Falls nach der Bundestagswahl die Laufzeiten verlängert werden, würde das die alten Konflikte wiederbeleben. Die Großdemo am Samstag in Berlin soll einen Vorgeschmack bieten.

Aus über 100 Städten werden Busse, Kurswagen und Sonderzüge in die Hauptstadt rollen. Bild: reuters

MÜNSTER taz | Innen spalten sie Atome, außen spalten sie die Gesellschaft: die deutschen Atomkraftwerke. Mit dem Atomkompromiss schien der Konflikt entschärft, doch bei einer Laufzeitverlängerung für die ältesten Reaktoren könnten die alten Fronten wieder aufreißen.

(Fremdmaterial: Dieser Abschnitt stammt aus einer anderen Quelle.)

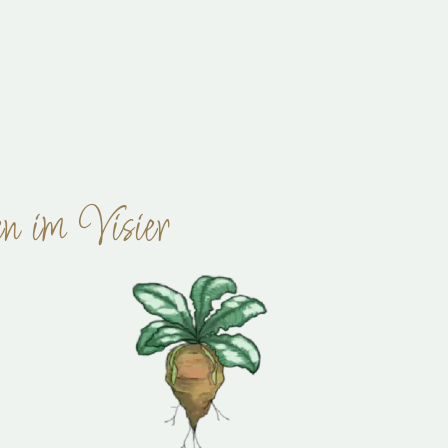
n im Visier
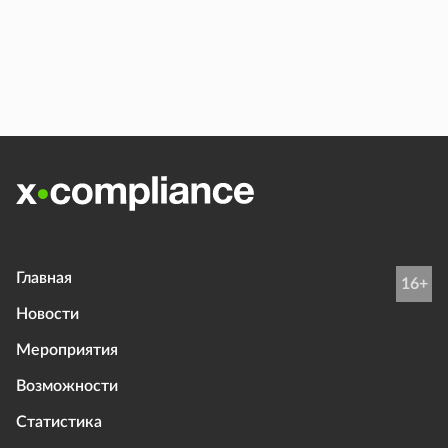
Главная
16+
Новости
Мероприятия
Возможности
Статистика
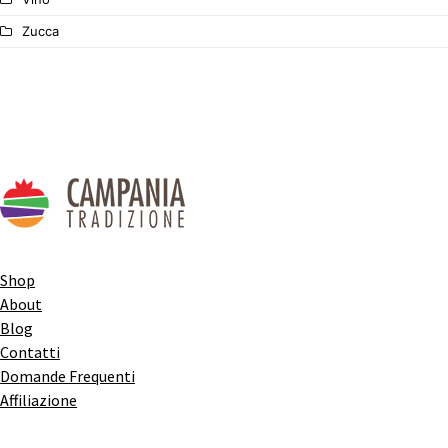
Zucca
Shop
About
Blog
Contatti
Domande Frequenti
Affiliazione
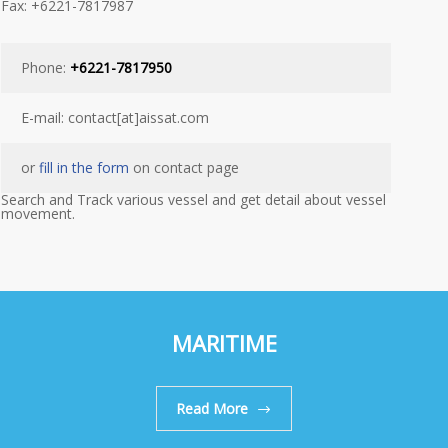
Fax: +6221-7817987
Phone:
+6221-7817950
E-mail: contact[at]aissat.com
or
fill in the form
on contact page
Search and Track various vessel and get detail about vessel
movement.
MARITIME
Read More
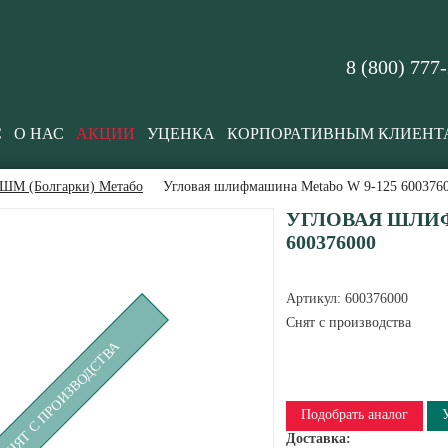
8 (800) 777
С
О НАС
АКЦИИ
УЦЕНКА
КОРПОРАТИВНЫМ КЛИЕНТ
ШМ (Болгарки) Метабо
Угловая шлифмашина Metabo W 9-125 600376
УГЛОВАЯ ШЛИФ
600376000
Артикул:
600376000
Снят с производства
СНЯТ С ПРОИЗВОДСТВА
Подобрать аналог
Доставка:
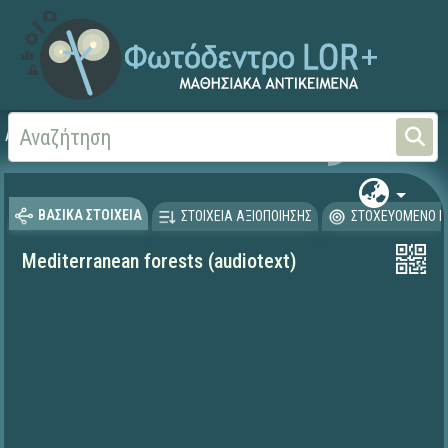
Αρχική
ΨΗΦΙΑΚΟ ΣΧΟΛΕΙΟ (Μαθησιακά Αντικείμενα)
Ξένες Γλώσσες - Αγγλι
ΒΑΣΙΚΑ ΣΤΟΙΧΕΙΑ
ΣΤΟΙΧΕΙΑ ΑΞΙΟΠΟΙΗΣΗΣ
ΣΤΟΧΕΥΟΜΕΝΟ Κ
Mediterranean forests (audiotext)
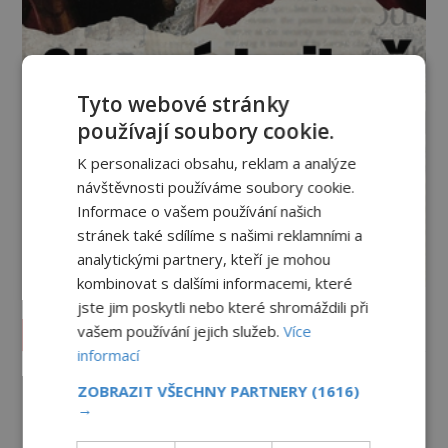
Tyto webové stránky
používají soubory cookie.
K personalizaci obsahu, reklam a analýze
návštěvnosti používáme soubory cookie.
Informace o vašem používání našich
stránek také sdílíme s našimi reklamními a
analytickými partnery, kteří je mohou
kombinovat s dalšími informacemi, které
jste jim poskytli nebo které shromáždili při
Vesmír a technologie
vašem používání jejich služeb.
Více
informací
Co zachycují tajemné snímky
ZOBRAZIT VŠECHNY PARTNERY
(1616)
Marsu? Je na něm přeci jen voda?
→
PREMIUM
7.8.2026
1.0TIS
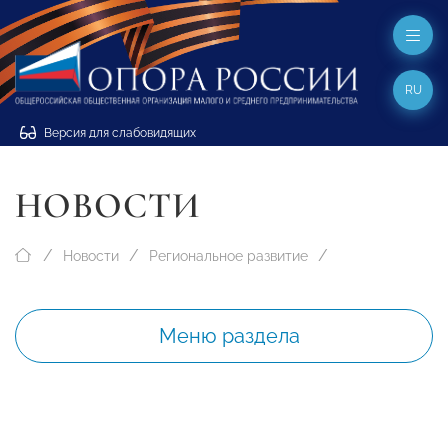
RU
Версия для слабовидящих
НОВОСТИ
Новости
Региональное развитие
Меню раздела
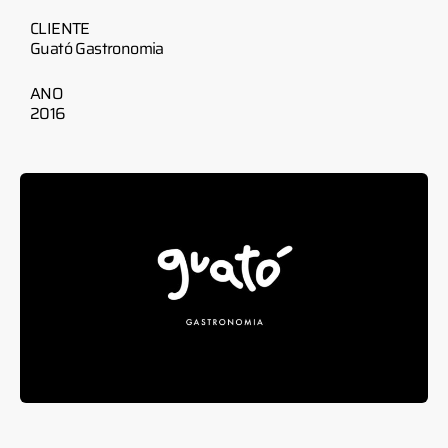
CLIENTE
Guató Gastronomia
ANO
2016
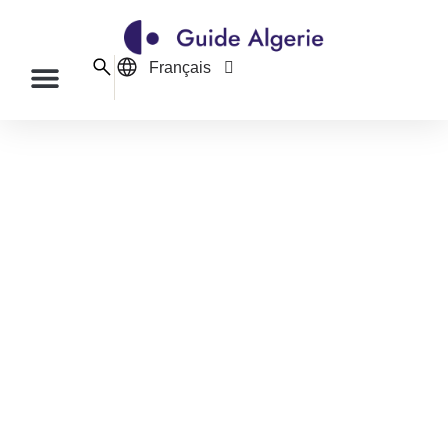
Français
English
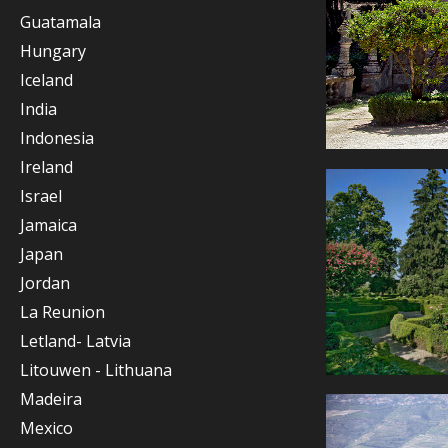
Guatamala
Hungary
Iceland
India
Indonesia
Ireland
Israel
Jamaica
Japan
Jordan
La Reunion
Letland- Latvia
Litouwen - Lithuana
Madeira
Mexico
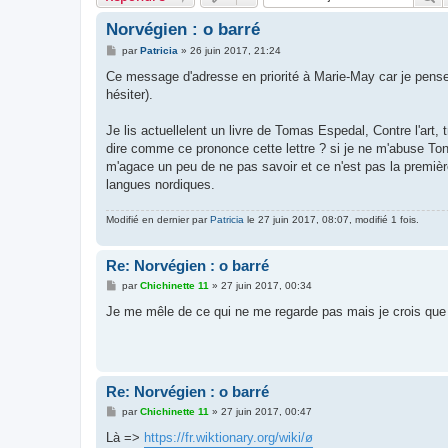
Norvégien : o barré
M
par
Patricia
»
26 juin 2017, 21:24
e
s
Ce message d'adresse en priorité à Marie-May car je pense qu
s
hésiter).
a
g
e
Je lis actuellelent un livre de Tomas Espedal, Contre l'art
dire comme ce prononce cette lettre ? si je ne m'abuse Ton
m'agace un peu de ne pas savoir et ce n'est pas la première
langues nordiques.
Modifié en dernier par
Patricia
le 27 juin 2017, 08:07, modifié 1 fois.
Re: Norvégien : o barré
M
par
Chichinette 11
»
27 juin 2017, 00:34
e
s
Je me mêle de ce qui ne me regarde pas mais je crois que
s
a
g
e
Re: Norvégien : o barré
M
par
Chichinette 11
»
27 juin 2017, 00:47
e
s
Là =>
https://fr.wiktionary.org/wiki/ø
s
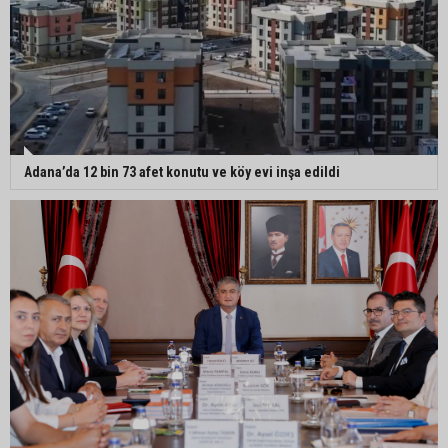
Adana Lezzet Festivali için stratejik hazırlık
toplantısı yapıldı
Adana’da 478 yıllık Kemeraltı Camii’nde sprey
Adana’da 12 bin 73 afet konutu ve köy evi inşa edildi
boya krizi: Vatandaşlar denetimlerin artırılmasını
istedi
Adana’ya acı haber: Adanalı polis memuru
İstanbul’daki kazada hayatını kaybetti
Feke Belediyesi’nden Çondu Mahallesi’nde yol
çalışması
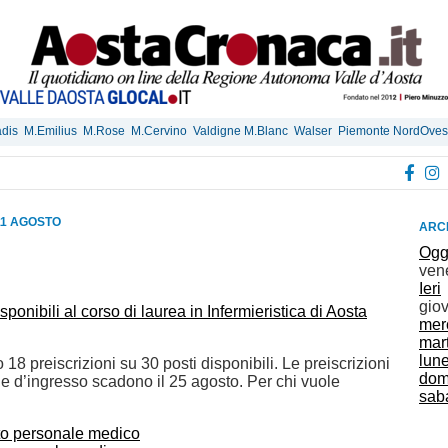
dis
M.Emilius
M.Rose
M.Cervino
Valdigne M.Blanc
Walser
Piemonte NordOves
11 AGOSTO
ARCH
Ogg
ven
Ieri
gio
sponibili al corso di laurea in Infermieristica di Aosta
mer
mar
lun
 18 preiscrizioni su 30 posti disponibili. Le preiscrizioni
dom
le d’ingresso scadono il 25 agosto. Per chi vuole
sab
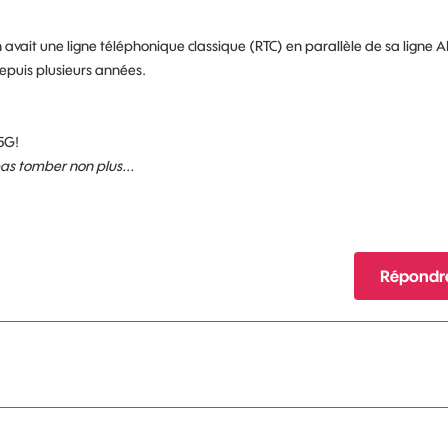
on avait une ligne téléphonique classique (RTC) en parallèle de sa ligne 
puis plusieurs années.
5G!
 pas tomber non plus...
Répondr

Die Anti-Atom-Bewegung läuft sich zumindest schon mal warm: Mit einer Großdemonstration in Berlin möchte sie an diesem Samstag ihre Schlagkraft unter Beweis stellen. Die Vorzeichen sind gut: Aus über 100 Städten werden Busse, Kurswagen und Sonderzüge in die Hauptstadt rollen, die Veranstalter erwarten Teilnehmerzahlen im fünfstelligen Bereich und mehrere hundert Traktoren, die aus dem Wendland anrollen.

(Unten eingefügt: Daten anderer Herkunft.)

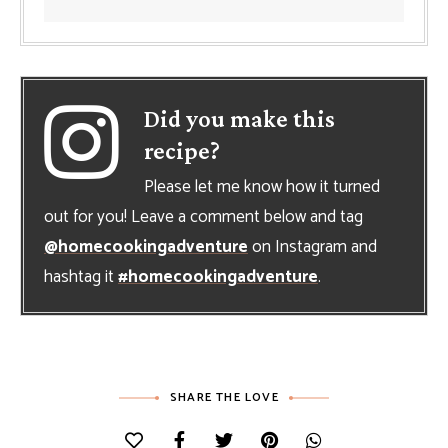
Did you make this
recipe?
Please let me know how it turned
out for you! Leave a comment below and tag
@homecookingadventure
on Instagram and
hashtag it
#homecookingadventure
.
SHARE THE LOVE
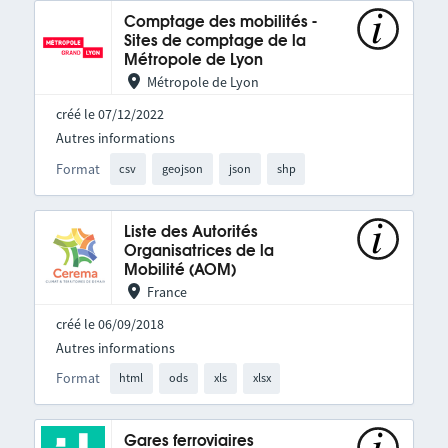
Comptage des mobilités -
Sites de comptage de la
Métropole de Lyon
Métropole de Lyon
créé le 07/12/2022
Autres informations
Format
csv
geojson
json
shp
Liste des Autorités
Organisatrices de la
Mobilité (AOM)
France
créé le 06/09/2018
Autres informations
Format
html
ods
xls
xlsx
Gares ferroviaires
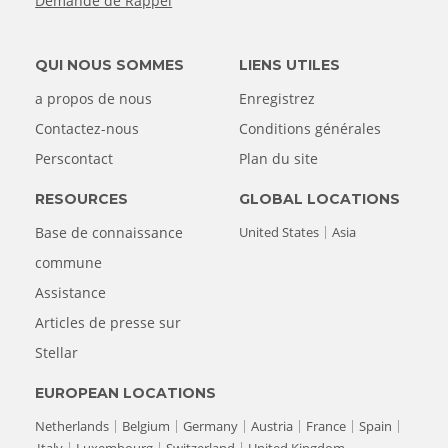
Demande de Rappel
QUI NOUS SOMMES
LIENS UTILES
a propos de nous
Enregistrez
Contactez-nous
Conditions générales
Perscontact
Plan du site
RESOURCES
GLOBAL LOCATIONS
Base de connaissance
United States
Asia
commune
Assistance
Articles de presse sur
Stellar
EUROPEAN LOCATIONS
Netherlands
Belgium
Germany
Austria
France
Spain
Italy
Luxembourg
Switzerland
United Kingdom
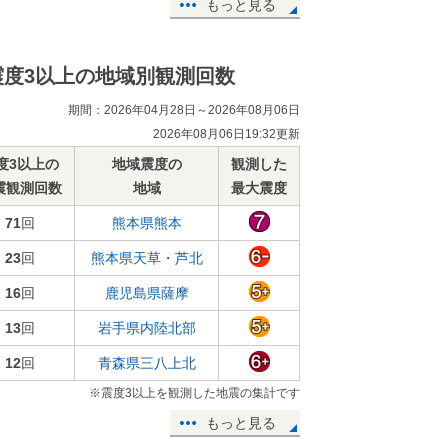
もっと見る
震度3以上の地域別観測回数
期間：2026年04月28日～2026年08月06日
2026年08月06日19:32更新
度3以上の
地域震度の
観測した
震観測回数
地域
最大震度
71
回
熊本県熊本
23
回
熊本県天草・芦北
16
回
鹿児島県薩摩
13
回
岩手県内陸北部
12
回
青森県三八上北
※震度3以上を観測した地震の集計です
もっと見る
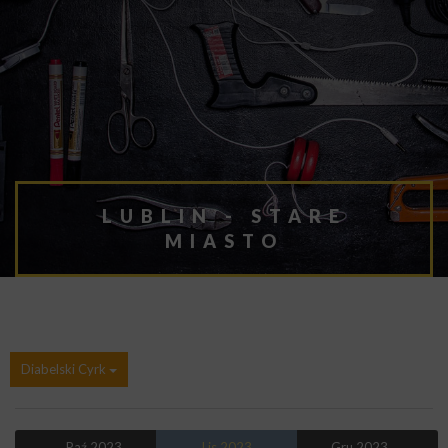
LUBLIN - STARE
MIASTO
Diabelski Cyrk
← Paź 2023
Lis 2023
Gru 2023 →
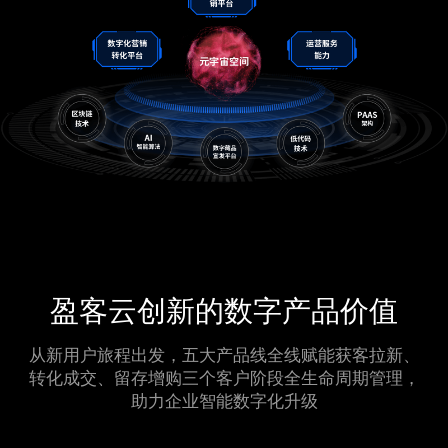
盈客云创新的数字产品价值
从新用户旅程出发，五大产品线全线赋能获客拉新、
转化成交、留存增购三个客户阶段全生命周期管理，
助力企业智能数字化升级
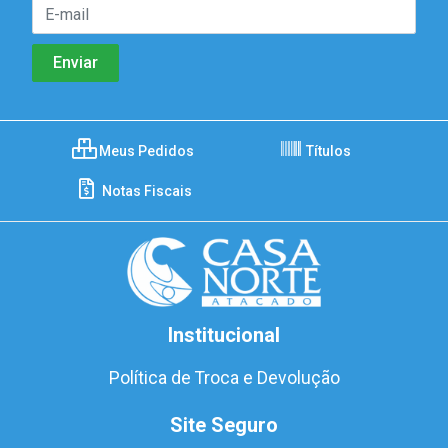
Meus Pedidos
Títulos
Notas Fiscais
Institucional
Política de Troca e Devolução
Site Seguro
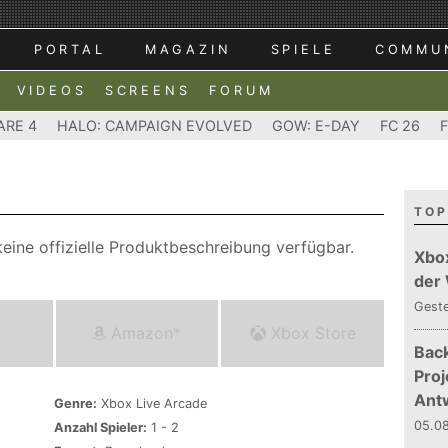
PORTAL
MAGAZIN
SPIELE
COMMU
VIDEOS
SCREENS
FORUM
ARE 4
HALO: CAMPAIGN EVOLVED
GOW: E-DAY
FC 26
TOP
eine offizielle Produktbeschreibung verfügbar.
Xbo
der
Gest
Amazon*
Xbox Store
Bac
Proj
Ant
Genre:
Xbox Live Arcade
05.08
Anzahl Spieler:
1 - 2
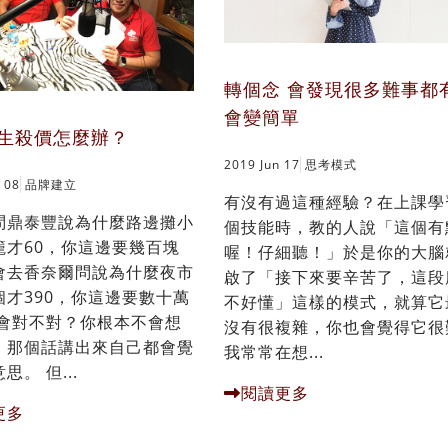
轉個念 會發現很多難事都
會變簡單
生殺價怎麼辦？
2019 Jun 17
思考模式
 08
品牌建立
有沒有過這種經驗？在上課學
問鼎泰豐說為什麼路邊攤小
個技能時，教的人說「這個有
籠才60，你這邊要幾百塊
喔！仔細聽！」於是你的大腦
會去香奈爾問說為什麼夜市
啟了「接下來要辛苦了，這段
個才390，你這邊要數十萬
不好懂」這樣的模式，就算它
不會對不對？你根本不會想
沒有很複雜，你也會覺得它很
，那個話講出來自己都會覺
我常常在想...
思。 但...
閱讀更多
更多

Besetzte Bauplätze, Schienenblockaden, Massendemonstrationen und bürgerkriegsähnliche Auseinandersetzungen zwischen Atomkraftgegnern und Polizei: All das sollte der Vergangenheit angehören, als sich die rot-grüne Bundesregierung und die Atomwirtschaft im Jahr 2000 auf einen Ausstiegsplan einigten. Heute setzen die Energieversorger alles daran, diesen Beschluss zu kippen. Und eine Union-geführte Regierung nach der Wahl könnte den Wunsch der Konzerne Wirklichkeit werden lassen.

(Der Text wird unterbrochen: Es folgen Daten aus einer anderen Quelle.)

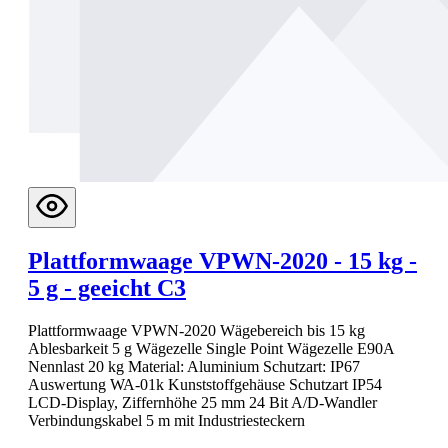
Plattformwaage VPWN-2020 - 15 kg -
5 g - geeicht C3
Plattformwaage VPWN-2020 Wägebereich bis 15 kg
Ablesbarkeit 5 g Wägezelle Single Point Wägezelle E90A
Nennlast 20 kg Material: Aluminium Schutzart: IP67
Auswertung WA-01k Kunststoffgehäuse Schutzart IP54
LCD-Display, Ziffernhöhe 25 mm 24 Bit A/D-Wandler
Verbindungskabel 5 m mit Industriesteckern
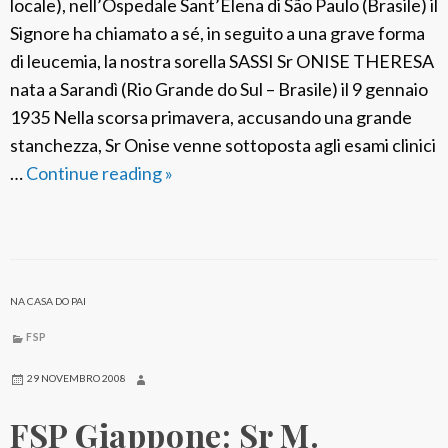
locale), nell’Ospedale Sant’Elena di São Paulo (Brasile) il
i
Signore ha chiamato a sé, in seguito a una grave forma
n
di leucemia, la nostra sorella SASSI Sr ONISE THERESA
a
nata a Sarandì (Rio Grande do Sul – Brasile) il 9 gennaio
F
1935 Nella scorsa primavera, accusando una grande
a
stanchezza, Sr Onise venne sottoposta agli esami clinici
b
…
Continue reading
F
»
b
S
r
P
i
B
s
r
NA CASA DO PAI
a
s
FSP
i
29 NOVEMBRO 2008
l
FSP Giappone: Sr M.
e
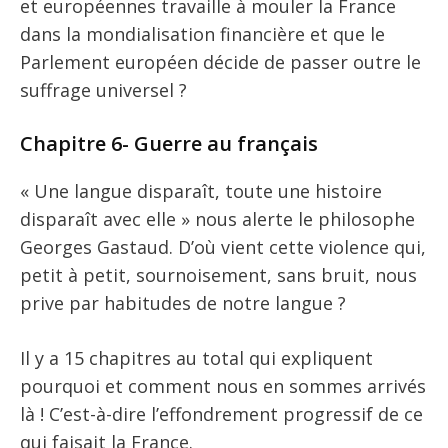
et européennes travaille à mouler la France
dans la mondialisation financière et que le
Parlement européen décide de passer outre le
suffrage universel ?
Chapitre 6- Guerre au français
« Une langue disparaît, toute une histoire
disparaît avec elle » nous alerte le philosophe
Georges Gastaud. D’où vient cette violence qui,
petit à petit, sournoisement, sans bruit, nous
prive par habitudes de notre langue ?
Il y a 15 chapitres au total qui expliquent
pourquoi et comment nous en sommes arrivés
là ! C’est-à-dire l’effondrement progressif de ce
qui faisait la France.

Einfach würde das jedoch nicht. Denn die Anti-Atom-Bewegung könnte eine Renaissance erleben. Bewegungsforscher Dieter Rucht glaubt, dass "massive Auseinandersetzungen" drohen, sollten die Atomkraftlaufzeiten deutlich verlängert werden. Frühere Aktivisten würden sich wieder engagieren - "aus dem Gefühl heraus: Sonst wäre das alles umsonst gewesen". Können überhaupt Atomkraftwerke betrieben werden, ohne dass es zu tiefen Konflikten in der Gesellschaft kommt? "Nein, das ist nicht vorstellbar", sagt der Soziologieprofessor. In anderen Ländern wie Frankreich habe sich die Bevölkerung zwar größtenteils mit der Risikotechnologie abgefunden, so Rucht, "aber das gilt keinesfalls für die Bundesrepublik."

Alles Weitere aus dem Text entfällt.